Look at the “ROC Curve – Cross Validation Metrics” section. Click various points on the ROC curve to see the performance metrics for that particular threshold value, or select the threshold from the dropdown below the graph. Observe the trends of FNR and FPR as you select different threshold values. Select the threshold that gives max accuracy by selecting “max accuracy” from the Criterion dropdown. Include these metrics in your report. What is the model doing in this scenario, and why is accuracy not a good metric?

H2O reports the performance metrics and confusion matrices for each threshold value in the “Output – cross_validation_metrics – Metrics for Thresholds (Binomial metrics as a function of classification thresholds)” section. Copy these values (along with the header row of the table) into Excel, and plot the threshold vs. FNR and FPR to visualize where the optimal threshold is. Refer to the course references to see examples of these graphs. Select the threshold that balances FNR and FPR, with FNR as low as possible. Include your graph(s) and the performance metrics for the optimal threshold. What happens when the threshold decreases/increases?
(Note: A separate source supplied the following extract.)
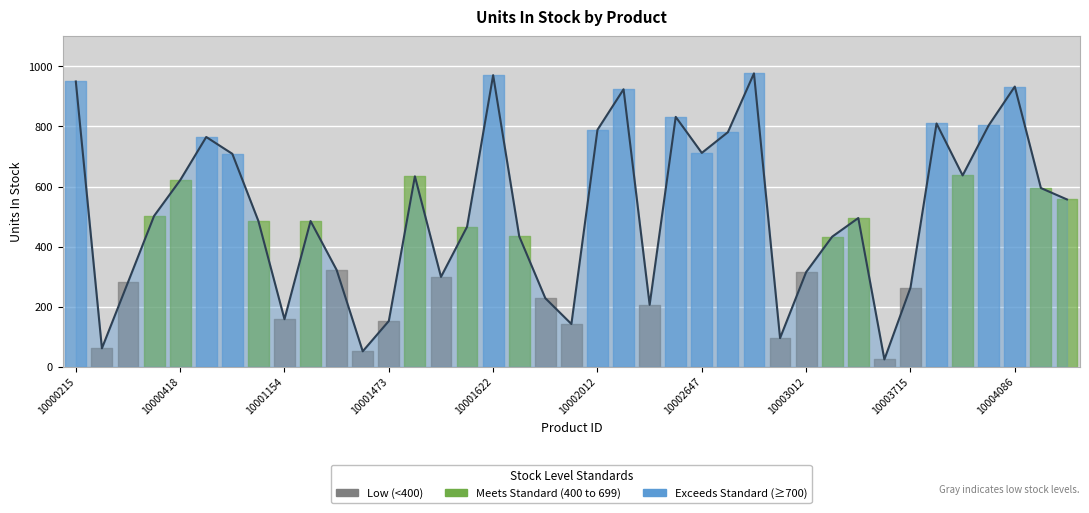

What is the minimum value shown in the chart?

24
Part 2: Random Undersampling

To perform Random Undersampling (RUS) with H2O, the balance_classes, class_sampling_factors, and max_after_balance_size parameters must be used.
Note: the class_sampling_factors and max_after_balance_size parameter only show up in the Expert section after the balance_classes parameter is checked.

Build Random Forest models for each dataset in the data/assignment2data folder, using the same RF parameters from Part 1. In addition, build models with both 50/50 and 35/65 (35% negative, 65% positive) post-sampling class ratios. The following table outlines all models and parameter combinations for this experiment:

Dataset Desired RUS ratio class_sampling_factors max_after_balance_size
25/75 N/A N/A N/A
25/75 50/50 0.333,1 0.5
25/75 35/65 0.619,1 0.929
15/85 N/A N/A N/A
15/85 50/50 0.176,1 0.3
15/85 35/65 0.328,1 0.557
05/95 N/A N/A N/A
05/95 50/50 0.0526,1 0.1
05/95 35/65 0.0977,1 0.1857

After you build the model, you can verify that they have been properly sampled by viewing the confusion matrix for the training model. To evaluate and compare the models, report the cross validation AUC score for each combination.
Note: DO NOT use the training metrics to evaluate the models. Make sure you are reading from the cross validation metrics when reporting model performance.

First, compare the performance of the sampled (RUS) models versus the original (no sampling) model for each dataset. Does sampling improve classifier performance? Which ratio performs better?

Next, compare all 9 combinations. Which combination has the best performance? Provide some commentary and explain your observations.